# Work to be completed
Update the rows below by replacing every instance of "Play in browser" with "Play online". Leave all other text unchanged.

# Records supplied
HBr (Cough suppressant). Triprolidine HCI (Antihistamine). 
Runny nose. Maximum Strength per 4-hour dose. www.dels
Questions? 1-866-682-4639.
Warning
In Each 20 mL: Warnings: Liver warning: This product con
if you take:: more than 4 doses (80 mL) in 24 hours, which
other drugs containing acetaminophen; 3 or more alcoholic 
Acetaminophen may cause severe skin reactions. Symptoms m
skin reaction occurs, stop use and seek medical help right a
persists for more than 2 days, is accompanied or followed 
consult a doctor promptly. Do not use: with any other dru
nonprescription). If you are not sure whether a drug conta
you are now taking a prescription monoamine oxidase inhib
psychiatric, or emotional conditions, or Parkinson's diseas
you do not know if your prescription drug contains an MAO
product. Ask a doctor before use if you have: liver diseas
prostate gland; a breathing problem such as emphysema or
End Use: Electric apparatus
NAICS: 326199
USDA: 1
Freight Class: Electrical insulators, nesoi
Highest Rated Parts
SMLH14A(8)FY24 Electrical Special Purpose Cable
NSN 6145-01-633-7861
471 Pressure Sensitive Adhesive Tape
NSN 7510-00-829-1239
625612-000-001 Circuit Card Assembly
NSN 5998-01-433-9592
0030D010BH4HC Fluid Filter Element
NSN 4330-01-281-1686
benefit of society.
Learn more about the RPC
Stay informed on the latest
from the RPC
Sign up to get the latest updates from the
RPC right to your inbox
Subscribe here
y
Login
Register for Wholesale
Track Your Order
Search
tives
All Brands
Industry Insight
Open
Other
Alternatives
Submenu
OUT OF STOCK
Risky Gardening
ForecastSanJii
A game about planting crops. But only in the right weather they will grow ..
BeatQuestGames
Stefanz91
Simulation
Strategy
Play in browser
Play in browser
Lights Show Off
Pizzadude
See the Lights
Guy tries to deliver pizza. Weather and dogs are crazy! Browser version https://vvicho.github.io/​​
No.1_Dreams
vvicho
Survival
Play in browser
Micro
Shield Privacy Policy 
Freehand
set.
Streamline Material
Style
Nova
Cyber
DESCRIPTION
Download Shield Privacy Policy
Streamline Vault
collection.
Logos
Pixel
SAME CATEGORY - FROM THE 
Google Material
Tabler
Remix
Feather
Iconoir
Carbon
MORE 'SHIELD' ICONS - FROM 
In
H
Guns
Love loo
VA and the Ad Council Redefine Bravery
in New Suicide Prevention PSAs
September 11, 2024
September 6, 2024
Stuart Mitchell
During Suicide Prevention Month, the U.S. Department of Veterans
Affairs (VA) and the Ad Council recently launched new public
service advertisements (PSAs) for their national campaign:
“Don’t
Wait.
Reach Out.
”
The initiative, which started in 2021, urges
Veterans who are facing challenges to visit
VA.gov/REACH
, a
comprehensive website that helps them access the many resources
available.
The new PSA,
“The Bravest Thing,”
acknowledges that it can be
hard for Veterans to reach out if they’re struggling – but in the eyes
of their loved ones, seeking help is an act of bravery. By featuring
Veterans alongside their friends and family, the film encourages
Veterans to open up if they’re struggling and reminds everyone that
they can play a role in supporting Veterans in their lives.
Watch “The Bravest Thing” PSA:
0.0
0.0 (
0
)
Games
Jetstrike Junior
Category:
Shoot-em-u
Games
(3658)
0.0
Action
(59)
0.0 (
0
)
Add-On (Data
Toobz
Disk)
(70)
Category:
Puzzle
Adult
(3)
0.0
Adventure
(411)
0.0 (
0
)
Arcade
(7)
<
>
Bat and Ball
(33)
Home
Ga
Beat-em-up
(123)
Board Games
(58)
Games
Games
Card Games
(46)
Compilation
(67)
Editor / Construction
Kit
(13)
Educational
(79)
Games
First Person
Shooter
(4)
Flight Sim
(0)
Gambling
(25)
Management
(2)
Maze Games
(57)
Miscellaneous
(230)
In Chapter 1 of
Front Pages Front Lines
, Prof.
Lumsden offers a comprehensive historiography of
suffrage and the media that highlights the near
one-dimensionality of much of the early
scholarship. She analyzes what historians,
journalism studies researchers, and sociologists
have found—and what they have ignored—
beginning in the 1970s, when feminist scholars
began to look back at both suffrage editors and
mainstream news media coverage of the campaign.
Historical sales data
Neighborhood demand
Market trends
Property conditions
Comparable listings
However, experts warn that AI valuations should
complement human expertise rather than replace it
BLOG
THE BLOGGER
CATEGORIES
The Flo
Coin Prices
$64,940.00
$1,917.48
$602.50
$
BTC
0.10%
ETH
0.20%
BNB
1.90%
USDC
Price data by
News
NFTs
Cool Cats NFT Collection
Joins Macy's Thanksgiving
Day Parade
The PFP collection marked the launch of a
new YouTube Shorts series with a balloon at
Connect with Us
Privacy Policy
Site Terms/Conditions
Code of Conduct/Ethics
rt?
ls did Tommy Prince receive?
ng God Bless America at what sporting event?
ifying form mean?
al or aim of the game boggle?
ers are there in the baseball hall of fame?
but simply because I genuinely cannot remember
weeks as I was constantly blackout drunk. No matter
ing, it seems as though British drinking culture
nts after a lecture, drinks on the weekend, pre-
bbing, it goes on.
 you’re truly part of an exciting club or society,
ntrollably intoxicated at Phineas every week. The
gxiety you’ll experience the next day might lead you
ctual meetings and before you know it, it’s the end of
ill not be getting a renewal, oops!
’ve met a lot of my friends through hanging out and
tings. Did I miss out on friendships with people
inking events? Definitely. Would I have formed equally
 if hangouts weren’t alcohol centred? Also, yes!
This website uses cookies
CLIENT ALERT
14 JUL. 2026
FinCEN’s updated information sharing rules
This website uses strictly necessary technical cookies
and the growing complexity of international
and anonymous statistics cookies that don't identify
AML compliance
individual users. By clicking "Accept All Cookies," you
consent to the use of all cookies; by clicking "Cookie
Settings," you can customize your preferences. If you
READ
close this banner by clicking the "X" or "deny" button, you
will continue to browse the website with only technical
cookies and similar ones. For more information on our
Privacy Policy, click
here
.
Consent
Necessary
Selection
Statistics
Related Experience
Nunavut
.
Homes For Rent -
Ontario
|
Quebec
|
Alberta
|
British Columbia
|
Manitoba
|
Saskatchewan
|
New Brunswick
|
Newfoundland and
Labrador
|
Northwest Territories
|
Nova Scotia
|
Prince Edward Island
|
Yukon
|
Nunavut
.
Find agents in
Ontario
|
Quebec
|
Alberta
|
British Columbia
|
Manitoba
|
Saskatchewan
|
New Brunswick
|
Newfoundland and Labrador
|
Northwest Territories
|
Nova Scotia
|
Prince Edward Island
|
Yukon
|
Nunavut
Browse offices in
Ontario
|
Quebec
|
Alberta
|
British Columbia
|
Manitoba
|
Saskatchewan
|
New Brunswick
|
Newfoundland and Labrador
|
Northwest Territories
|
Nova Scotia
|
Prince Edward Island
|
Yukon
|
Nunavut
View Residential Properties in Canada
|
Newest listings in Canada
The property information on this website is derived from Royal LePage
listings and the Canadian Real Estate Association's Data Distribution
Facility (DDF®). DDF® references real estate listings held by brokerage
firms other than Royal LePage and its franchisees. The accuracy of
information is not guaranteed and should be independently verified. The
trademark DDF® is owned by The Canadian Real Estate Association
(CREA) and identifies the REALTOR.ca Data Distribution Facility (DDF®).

# Answer to the problem
HBr (Cough suppressant). Triprolidine HCI (Antihistamine). 
Runny nose. Maximum Strength per 4-hour dose. www.dels
Questions? 1-866-682-4639.
Warning
In Each 20 mL: Warnings: Liver warning: This product con
if you take:: more than 4 doses (80 mL) in 24 hours, which
other drugs containing acetaminophen; 3 or more alcoholic 
Acetaminophen may cause severe skin reactions. Symptoms m
skin reaction occurs, stop use and seek medical help right a
persists for more than 2 days, is accompanied or followed 
consult a doctor promptly. Do not use: with any other dru
nonprescription). If you are not sure whether a drug conta
you are now taking a prescription monoamine oxidase inhib
psychiatric, or emotional conditions, or Parkinson's diseas
you do not know if your prescription drug contains an MAO
product. Ask a doctor before use if you have: liver diseas
prostate gland; a breathing problem such as emphysema or
End Use: Electric apparatus
NAICS: 326199
USDA: 1
Freight Class: Electrical insulators, nesoi
Highest Rated Parts
SMLH14A(8)FY24 Electrical Special Purpose Cable
NSN 6145-01-633-7861
471 Pressure Sensitive Adhesive Tape
NSN 7510-00-829-1239
625612-000-001 Circuit Card Assembly
NSN 5998-01-433-9592
0030D010BH4HC Fluid Filter Element
NSN 4330-01-281-1686
benefit of society.
Learn more about the RPC
Stay informed on the latest
from the RPC
Sign up to get the latest updates from the
RPC right to your inbox
Subscribe here
y
Login
Register for Wholesale
Track Your Order
Search
tives
All Brands
Industry Insight
Open
Other
Alternatives
Submenu
OUT OF STOCK
Risky Gardening
ForecastSanJii
A game about planting crops. But only in the right weather they will grow ..
BeatQuestGames
Stefanz91
Simulation
Strategy
Play online
Play online
Lights Show Off
Pizzadude
See the Lights
Guy tries to deliver pizza. Weather and dogs are crazy! Browser version https://vvicho.github.io/​​
No.1_Dreams
vvicho
Survival
Play online
Micro
Shield Privacy Policy 
Freehand
set.
Streamline Material
Style
Nova
Cyber
DESCRIPTION
Download Shield Privacy Policy
Streamline Vault
collection.
Logos
Pixel
SAME CATEGORY - FROM THE 
Google Material
Tabler
Remix
Feather
Iconoir
Carbon
MORE 'SHIELD' ICONS - FROM 
In
H
Guns
Love loo
VA and the Ad Council Redefine Bravery
in New Suicide Prevention PSAs
September 11, 2024
September 6, 2024
Stuart Mitchell
During Suicide Prevention Month, the U.S. Department of Veterans
Affairs (VA) and the Ad Council recently launched new public
service advertisements (PSAs) for their national campaign:
“Don’t
Wait.
Reach Out.
”
The initiative, which started in 2021, urges
Veterans who are facing challenges to visit
VA.gov/REACH
, a
comprehensive website that helps them access the many resources
available.
The new PSA,
“The Bravest Thing,”
acknowledges that it can be
hard for Veterans to reach out if they’re struggling – but in the eyes
of their loved ones, seeking help is an act of bravery. By featuring
Veterans alongside their friends and family, the film encourages
Veterans to open up if they’re struggling and reminds everyone that
they can play a role in supporting Veterans in their lives.
Watch “The Bravest Thing” PSA:
0.0
0.0 (
0
)
Games
Jetstrike Junior
Category:
Shoot-em-u
Games
(3658)
0.0
Action
(59)
0.0 (
0
)
Add-On (Data
Toobz
Disk)
(70)
Category:
Puzzle
Adult
(3)
0.0
Adventure
(411)
0.0 (
0
)
Arcade
(7)
<
>
Bat and Ball
(33)
Home
Ga
Beat-em-up
(123)
Board Games
(58)
Games
Games
Card Games
(46)
Compilation
(67)
Editor / Construction
Kit
(13)
Educational
(79)
Games
First Person
Shooter
(4)
Flight Sim
(0)
Gambling
(25)
Management
(2)
Maze Games
(57)
Miscellaneous
(230)
In Chapter 1 of
Front Pages Front Lines
, Prof.
Lumsden offers a comprehensive historiography of
suffrage and the media that highlights the near
one-dimensionality of much of the early
scholarship. She analyzes what historians,
journalism studies researchers, and sociologists
have found—and what they have ignored—
beginning in the 1970s, when feminist scholars
began to look back at both suffrage editors and
mainstream news media coverage of the campaign.
Historical sales data
Neighborhood demand
Market trends
Property conditions
Comparable listings
However, experts warn that AI valuations should
complement human expertise rather than replace it
BLOG
THE BLOGGER
CATEGORIES
The Flo
Coin Prices
$64,940.00
$1,917.48
$602.50
$
BTC
0.10%
ETH
0.20%
BNB
1.90%
USDC
Price data by
News
NFTs
Cool Cats NFT Collection
Joins Macy's Thanksgiving
Day Parade
The PFP collection marked the launch of a
new YouTube Shorts series with a balloon at
Connect with Us
Privacy Policy
Site Terms/Conditions
Code of Conduct/Ethics
rt?
ls did Tommy Prince receive?
ng God Bless America at what sporting event?
ifying form mean?
al or aim of the game boggle?
ers are there in the baseball hall of fame?
but simply because I genuinely cannot remember
weeks as I was constantly blackout drunk. No matter
ing, it seems as though British drinking culture
nts after a lecture, drinks on the weekend, pre-
bbing, it goes on.
 you’re truly part of an exciting club or society,
ntrollably intoxicated at Phineas every week. The
gxiety you’ll experience the next day might lead you
ctual meetings and before you know it, it’s the end of
ill not be getting a renewal, oops!
’ve met a lot of my friends through hanging out and
tings. Did I miss out on friendships with people
inking events? Definitely. Would I have formed equally
 if hangouts weren’t alcohol centred? Also, yes!
This website uses cookies
CLIENT ALERT
14 JUL. 2026
FinCEN’s updated information sharing rules
This website uses strictly necessary technical cookies
and the growing complexity of international
and anonymous statistics cookies that don't identify
AML compliance
individual users. By clicking "Accept All Cookies," you
consent to the use of all cookies; by clicking "Cookie
Settings," you can customize your preferences. If you
READ
close this banner by clicking the "X" or "deny" button, you
will continue to browse the website with only technical
cookies and similar ones. For more information on our
Privacy Policy, click
here
.
Consent
Necessary
Selection
Statistics
Related Experience
Nunavut
.
Homes For Rent -
Ontario
|
Quebec
|
Alberta
|
British Columbia
|
Manitoba
|
Saskatchewan
|
New Brunswick
|
Newfoundland and
Labrador
|
Northwest Territories
|
Nova Scotia
|
Prince Edward Island
|
Yukon
|
Nunavut
.
Find agents in
Ontario
|
Quebec
|
Alberta
|
British Columbia
|
Manitoba
|
Saskatchewan
|
New Brunswick
|
Newfoundland and Labrador
|
Northwest Territories
|
Nova Scotia
|
Prince Edward Island
|
Yukon
|
Nunavut
Browse offices in
Ontario
|
Quebec
|
Alberta
|
British Columbia
|
Manitoba
|
Saskatchewan
|
New Brunswick
|
Newfoundland and Labrador
|
Northwest Territories
|
Nova Scotia
|
Prince Edward Island
|
Yukon
|
Nunavut
View Residential Properties in Canada
|
Newest listings in Canada
The property information on this website is derived from Royal LePage
listings and the Canadian Real Estate Association's Data Distribution
Facility (DDF®). DDF® references real estate listings held by brokerage
firms other than Royal LePage and its franchisees. The accuracy of
information is not guaranteed and should be independently verified. The
trademark DDF® is owned by The Canadian Real Estate Association
(CREA) and identifies the REALTOR.ca Data Distribution Facility (DDF®).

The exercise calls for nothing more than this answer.